The hotel/capital improvements bond came about because of a gamble city officials made based upon the advice of the city’s financial consultant, Morgan Keegan. Whether or not the City Council fully understood the risks involved is not clear.
Until recently, the tax-exempt municipal bond was considered a safe way to raise money. If a city wanted to build a park, officials issued a fixed-rate bond and repaid investors over decades. In the 1970s, large urban areas began using variable-rate bonds as a way to save money.
The variable-rate bonds and a derivative, interest rate swaps, were peddled as a way to avoid raising taxes. When created, it was believed that small governments, without the knowledge and experience to understand their risks, would never adopt them. But they did, and the result was a suit filed by the Securities and Exchange Commission in July against Morgan Keegan.
It blames this company for the financial woes suffered by a number of small Tennessee towns resulting from complex municipal bond instruments sold to them.

=======

▶ Tasks to complete
a: According to the bond passage, what did large urban areas begin using in the 1970s to save money?
b: Print the bond passage from "The hotel/capital improvements" to "against Morgan Keegan.".
c: Carry on the bond passage from the point where it stops.

=======

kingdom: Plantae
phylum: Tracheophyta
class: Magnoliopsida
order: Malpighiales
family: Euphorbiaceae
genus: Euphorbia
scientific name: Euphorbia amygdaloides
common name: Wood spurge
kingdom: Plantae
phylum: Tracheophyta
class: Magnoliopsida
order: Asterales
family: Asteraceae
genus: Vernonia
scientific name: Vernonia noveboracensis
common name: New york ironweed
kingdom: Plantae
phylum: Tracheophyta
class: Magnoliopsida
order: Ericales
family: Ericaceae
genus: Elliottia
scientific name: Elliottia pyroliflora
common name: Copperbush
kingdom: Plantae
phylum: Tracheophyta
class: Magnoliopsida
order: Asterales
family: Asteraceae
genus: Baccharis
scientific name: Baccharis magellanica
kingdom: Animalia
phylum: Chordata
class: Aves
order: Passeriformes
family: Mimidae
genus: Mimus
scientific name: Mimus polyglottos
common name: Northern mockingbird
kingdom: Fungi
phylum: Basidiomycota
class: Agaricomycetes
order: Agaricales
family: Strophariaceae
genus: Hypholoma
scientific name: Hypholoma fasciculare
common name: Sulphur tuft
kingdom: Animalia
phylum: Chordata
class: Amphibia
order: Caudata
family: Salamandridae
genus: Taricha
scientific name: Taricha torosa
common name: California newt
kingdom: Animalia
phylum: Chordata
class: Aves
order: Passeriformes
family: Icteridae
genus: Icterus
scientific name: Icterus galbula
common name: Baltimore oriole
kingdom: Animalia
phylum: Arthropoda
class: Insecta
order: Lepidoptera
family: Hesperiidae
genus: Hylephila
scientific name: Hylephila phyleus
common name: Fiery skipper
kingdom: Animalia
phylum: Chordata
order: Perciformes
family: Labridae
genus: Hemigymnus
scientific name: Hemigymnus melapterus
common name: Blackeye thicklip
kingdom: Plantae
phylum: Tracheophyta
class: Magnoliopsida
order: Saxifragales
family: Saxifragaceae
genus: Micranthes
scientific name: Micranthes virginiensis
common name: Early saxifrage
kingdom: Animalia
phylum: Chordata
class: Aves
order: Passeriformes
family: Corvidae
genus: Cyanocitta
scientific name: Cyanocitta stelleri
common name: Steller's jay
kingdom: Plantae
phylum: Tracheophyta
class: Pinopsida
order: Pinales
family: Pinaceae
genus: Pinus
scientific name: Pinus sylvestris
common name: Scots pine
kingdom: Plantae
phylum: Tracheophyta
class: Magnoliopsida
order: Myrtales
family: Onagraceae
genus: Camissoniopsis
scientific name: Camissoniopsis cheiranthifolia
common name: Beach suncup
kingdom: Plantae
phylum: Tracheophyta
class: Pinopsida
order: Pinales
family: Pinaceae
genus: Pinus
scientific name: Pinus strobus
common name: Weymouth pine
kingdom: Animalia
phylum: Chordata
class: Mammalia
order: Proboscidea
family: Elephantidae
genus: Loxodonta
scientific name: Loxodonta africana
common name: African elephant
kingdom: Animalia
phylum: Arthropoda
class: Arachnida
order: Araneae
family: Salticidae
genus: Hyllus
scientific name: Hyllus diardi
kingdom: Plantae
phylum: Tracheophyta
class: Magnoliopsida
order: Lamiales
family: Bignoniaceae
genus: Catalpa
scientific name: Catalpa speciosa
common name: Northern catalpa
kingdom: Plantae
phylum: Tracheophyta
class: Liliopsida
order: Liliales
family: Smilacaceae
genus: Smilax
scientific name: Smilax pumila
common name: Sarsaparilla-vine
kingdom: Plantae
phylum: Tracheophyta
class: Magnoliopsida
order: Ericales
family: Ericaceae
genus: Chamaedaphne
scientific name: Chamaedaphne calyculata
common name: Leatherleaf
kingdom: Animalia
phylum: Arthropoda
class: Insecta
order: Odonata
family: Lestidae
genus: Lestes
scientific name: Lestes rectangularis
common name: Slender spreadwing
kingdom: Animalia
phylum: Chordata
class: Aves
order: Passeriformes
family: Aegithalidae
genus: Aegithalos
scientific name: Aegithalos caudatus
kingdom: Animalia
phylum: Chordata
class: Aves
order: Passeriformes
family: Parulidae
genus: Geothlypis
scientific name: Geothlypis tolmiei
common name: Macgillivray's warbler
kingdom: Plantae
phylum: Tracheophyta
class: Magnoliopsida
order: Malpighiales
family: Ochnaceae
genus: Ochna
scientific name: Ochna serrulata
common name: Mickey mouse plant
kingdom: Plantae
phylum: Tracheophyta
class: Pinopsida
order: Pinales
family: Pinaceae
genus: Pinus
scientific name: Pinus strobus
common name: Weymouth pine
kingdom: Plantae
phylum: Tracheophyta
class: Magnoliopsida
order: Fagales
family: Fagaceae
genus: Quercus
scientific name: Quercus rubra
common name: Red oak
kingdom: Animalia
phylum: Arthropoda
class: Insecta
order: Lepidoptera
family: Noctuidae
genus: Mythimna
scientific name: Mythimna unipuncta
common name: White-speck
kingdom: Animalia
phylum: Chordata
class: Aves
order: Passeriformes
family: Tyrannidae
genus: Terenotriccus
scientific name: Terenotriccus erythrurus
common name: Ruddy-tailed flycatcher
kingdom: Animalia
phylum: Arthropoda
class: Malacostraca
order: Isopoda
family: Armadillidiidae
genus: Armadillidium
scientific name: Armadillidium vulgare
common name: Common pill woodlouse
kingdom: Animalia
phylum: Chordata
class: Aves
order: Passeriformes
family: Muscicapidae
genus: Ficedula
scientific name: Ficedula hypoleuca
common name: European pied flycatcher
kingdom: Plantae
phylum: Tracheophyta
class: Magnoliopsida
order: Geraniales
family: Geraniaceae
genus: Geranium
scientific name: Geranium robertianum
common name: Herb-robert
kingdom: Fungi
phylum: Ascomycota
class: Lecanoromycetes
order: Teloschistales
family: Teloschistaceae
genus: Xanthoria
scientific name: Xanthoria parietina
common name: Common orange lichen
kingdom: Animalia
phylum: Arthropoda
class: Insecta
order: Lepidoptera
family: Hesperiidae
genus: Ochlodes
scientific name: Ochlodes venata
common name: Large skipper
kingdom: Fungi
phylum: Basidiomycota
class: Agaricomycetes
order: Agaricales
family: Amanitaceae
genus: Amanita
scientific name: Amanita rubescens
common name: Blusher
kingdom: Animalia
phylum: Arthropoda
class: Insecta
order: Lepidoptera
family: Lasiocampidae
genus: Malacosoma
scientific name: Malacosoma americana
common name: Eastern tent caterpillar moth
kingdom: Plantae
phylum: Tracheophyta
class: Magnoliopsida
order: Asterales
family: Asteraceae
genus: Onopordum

=======

▶ Outputs for the tasks
a: Variable-rate bonds.

b:
The hotel/capital improvements bond came about because of a gamble city officials made based upon the advice of the city’s financial consultant, Morgan Keegan. Whether or not the City Council fully understood the risks involved is not clear.
Until recently, the tax-exempt municipal bond was considered a safe way to raise money. If a city wanted to build a park, officials issued a fixed-rate bond and repaid investors over decades. In the 1970s, large urban areas began using variable-rate bonds as a way to save money.
The variable-rate bonds and a derivative, interest rate swaps, were peddled as a way to avoid raising taxes. When created, it was believed that small governments, without the knowledge and experience to understand their risks, would never adopt them. But they did, and the result was a suit filed by the Securities and Exchange Commission in July against Morgan Keegan.

c:
Morgan Keegan also brought the concept of variable rate SWAP agreements to Marietta. The SWAP “protection” was entered into to fix the hotel bond rates to an average of 5.5-6.0 percent with the notion that the revenues from the hotel would cover the city’s debt service of the bonds. The interest rate SWAP agreements were effective until December 2007, when interest rates started falling from 5.3 percent to a .027 percent low in August 2009. In 2008, the city was advised the bonds could no longer be sold at prices at or below the rate fixed by the SWAP agreements.
As a result, the city was faced with paying more principal and interest on the DMDA bonds than designated revenues generated. To stop the bleeding, the city started buying back the bonds, effectively paying the higher interest to itself and becoming both the bond debtor and the bond investor. All but $300,000 of the original issue of $30 million in bonds is now an asset and a liability on the city’s balance sheet.
The public and most City Council members were kept in the dark until a complicated plan was hatched to reissue the bonds under the heading of capital improvements that depended upon the credit and revenue generation of the Marietta Board of Lights and Water.
City Council members wisely established an advisory committee to do what city administrators should have done — issue a position paper explaining it all. The primary recommendation of the committee’s excellent report is to hire outside, independent experts to evaluate Morgan Keegan’s proposed re-financing plan. Stay tuned.
Larry Wills lives in Marietta.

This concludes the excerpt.